> Work to complete
Transcribe the listing verbatim. Do not carry over any pictures.

> Provided entries
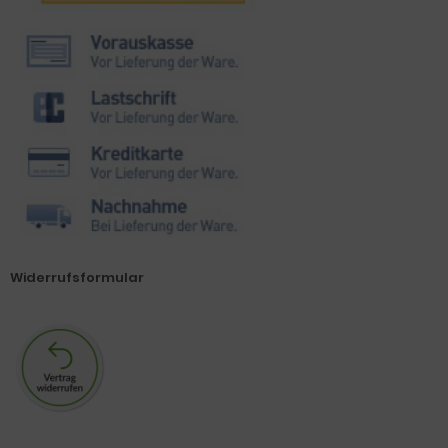
Widerrufsformular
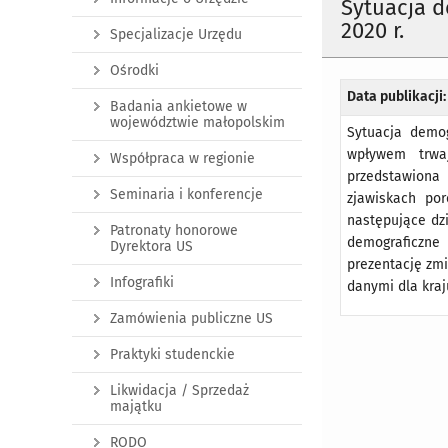
Sytuacja 
2020 r.
Specjalizacje Urzędu
Ośrodki
Data publikacji:
Badania ankietowe w
województwie małopolskim
Sytuacja demog
wpływem trwa
Współpraca w regionie
przedstawiona
Seminaria i konferencje
zjawiskach po
następujące dzi
Patronaty honorowe
demograficzne
Dyrektora US
prezentację zmi
Infografiki
danymi dla kraj
Zamówienia publiczne US
Praktyki studenckie
Likwidacja / Sprzedaż
majątku
RODO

> Output below
Widerrufsformular
Sytuacja 
2020 r.
Specjalizacje Urzędu
Ośrodki
Data publikacji:
Badania ankietowe w
województwie małopolskim
Sytuacja demog
wpływem trwa
Współpraca w regionie
przedstawiona
Seminaria i konferencje
zjawiskach po
następujące dzi
Patronaty honorowe
demograficzne
Dyrektora US
prezentację zmi
Infografiki
danymi dla kraj
Zamówienia publiczne US
Praktyki studenckie
Likwidacja / Sprzedaż
majątku
RODO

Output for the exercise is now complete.